MIT’s Pentland Outlines Rules For Data And AI

There are several steps you can take using AI to ensure your data is secure. (GETTY IMAGES)

By Allison Proffitt

BOSTON—AI is data; data is AI. They’re really the same, Alex Pentland told a packed opening plenary session on the second day of the AI World Conference and Expo. “The winner is the person who has the most data. That’s probably not you, but you have friends who have data. They probably aren’t going to just give it to you; you have to figure out how to collaborate.”

Pentland directs the MIT Connection Science and Human Dynamics labs. He’s working on getting AI into the mainstream “peacefully”, he said. That is, no riots in the street, no mass unemployment, no cyber security onslaughts.

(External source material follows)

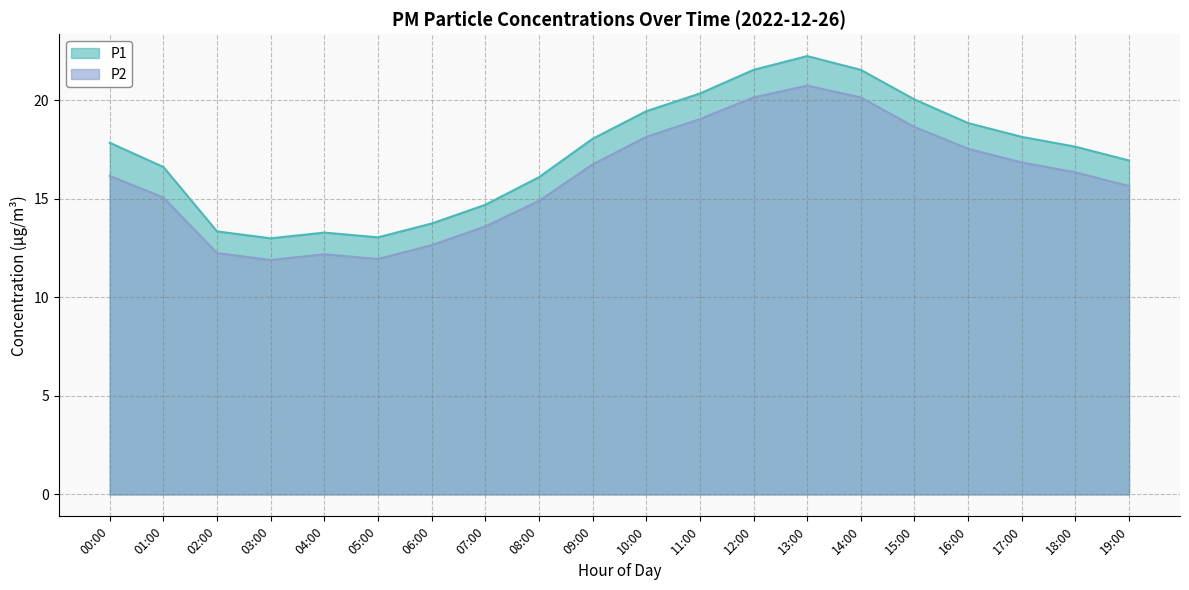

True or false: P2 and P1 intersect in this chart.

False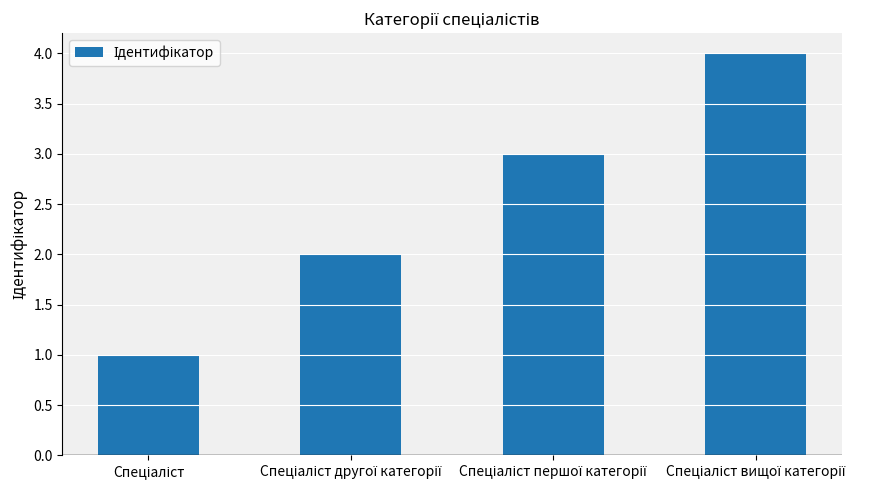

What is the greatest value displayed?

4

His group at MIT, sponsored by Ernst and Young, IBM, MasterCard, Orange, and others, builds pre-standards open source code—Kerberos, the network authentication protocol, for example—and tackles the big questions: How to ensure compliance, control risk, ensure privacy, and security? “Privacy is coming,” he warned, “not just in Europe and California, but everywhere.”

Alex Pentland, director of the MIT Connection Science and Human Dynamics labs

Pentland minces no words when it comes to security. “If you create a data lake, you should be fired,” he said. “You’ve just told the bad guys where to find the data!” He likened the approach to a medieval army packing a castle with all the arms and resources available, surrounding the castle with a moat, “and then someone leaves the gate open.” Seventy percent of all cyber attacks happen from human error, he said. If you put all your resources in one place you are doomed.”

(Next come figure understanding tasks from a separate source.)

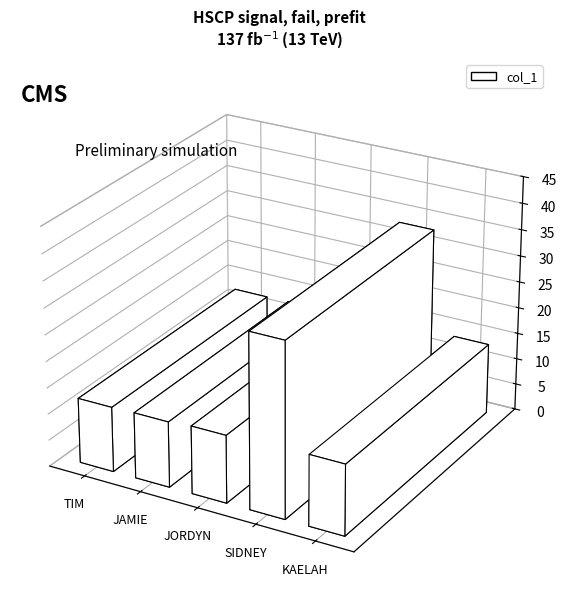

Rank the categories by value from highest to lowest.

SIDNEY, KAELAH, JORDYN, JAMIE, TIM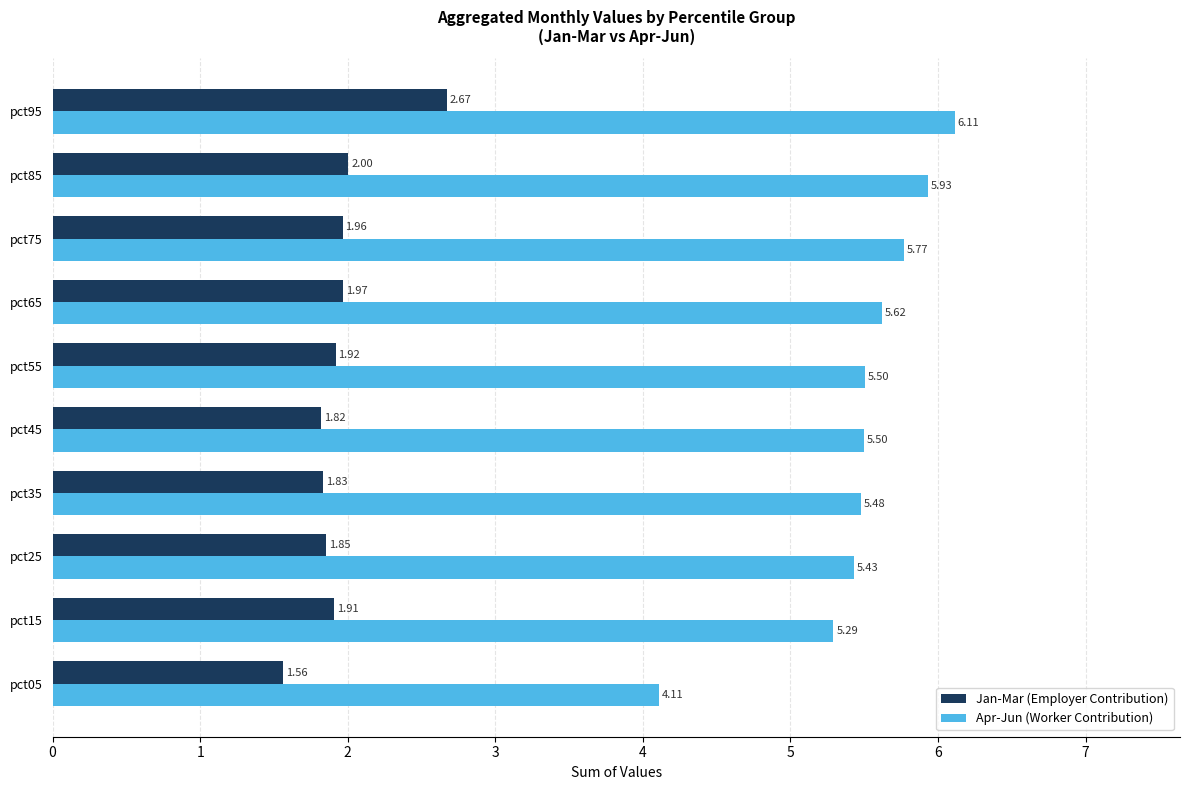

At how many categories does at least one series exceed 5?

9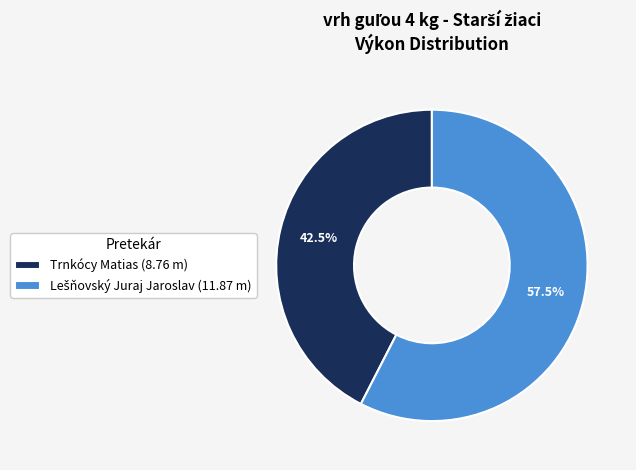

What percentage is NOT represented by Trnkócy Matias (8.76 m)?

57.5%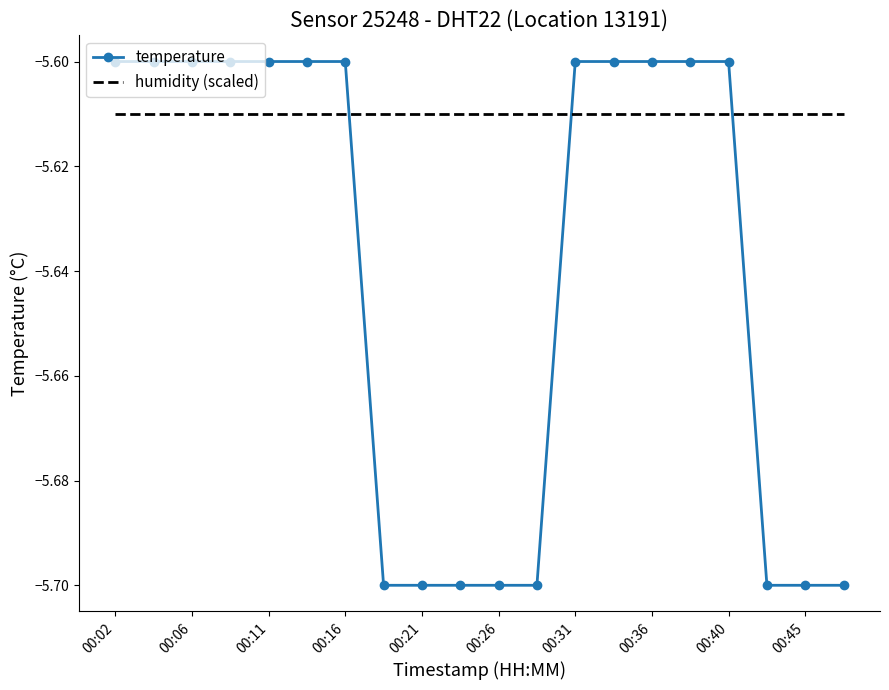

Which series has the largest total across all categories?

humidity (scaled)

Instead he highlighted a few key rules for using data as efficiently and securely as possible.

First, put a communications layer over your resources—an API—and share answers, not data, he advised. It sounds expensive and difficult, but really it’s pretty simple, he said. If someone wants something from you, take their request, process it yourself, and then give them the minimum answer possible.

The approach works just as well within large corporations. Getting data from one silo to another within a large organization can be impossible. But setting up an API that delivers answers is much easier. “This is a rapid accelerator!”

In addition, he recommended blockchain for tracking and auditing all of the data interactions: what was the query, who paid for it, what were their credentials, what was returned, etc. If you do this, Pentland said, you’ll be able to detect cyber attacks much more rapidly. The key thing with cyber attacks is moving data where it shouldn’t be—transactions that shouldn’t be happening. “If you have an unalterable log of all of the transactions, you can detect things that don’t fit very, very quickly.”

In fact, audit the data continually to look for cyber attacks, policies going wrong, and to assess the performance of your AI. “One of the weak things about most AI is that it doesn’t generalize very well. So if conditions change a little bit, it may run off the rails. You have to audit it continually,” Pentland explained. “You want to have a transaction record that says what it is that your AI is doing, and is that what you intended it to do?”

Finally, Pentland said you should never decrypt data. “You’ve heard of encryption at rest and encryption in transit,” he says, “but I’m telling you something more, which is don’t ever decrypt it. The moment you do someone will steal it.”

It turns out, data doesn’t need to be decrypted to be analyzed. There are a number of techniques that operate on encrypted data directly—some of which were developed by Pentland’s team. If your data stay encrypted, you don’t need a firewall, which means you can cache the data and realize 10x to 100x improvements in performance, he said.

In addition, Pentland argued that sharing encrypted data is not the same, legally, as sharing decrypted data. He asserts that encrypted data can be removed from a country when decrypted data couldn’t. Personal data, if encrypted, can be legally shared. “This changes the whole way you think about data,” he said

MasterCard uses the principle for fraud detection, he noted. Even though MasterCard can’t see the personal details about who is doing what, it can scan encrypted data for unusual repetitions or suspicious patterns and identify fraudulent activity.

“We are helping countries and companies around the world put up these sort of systems to modernize their data systems by providing this layer that gives access to more diverse sorts of data,” Pentland said. “It’s surprisingly easy to do. Not easy! But surprisingly easy.”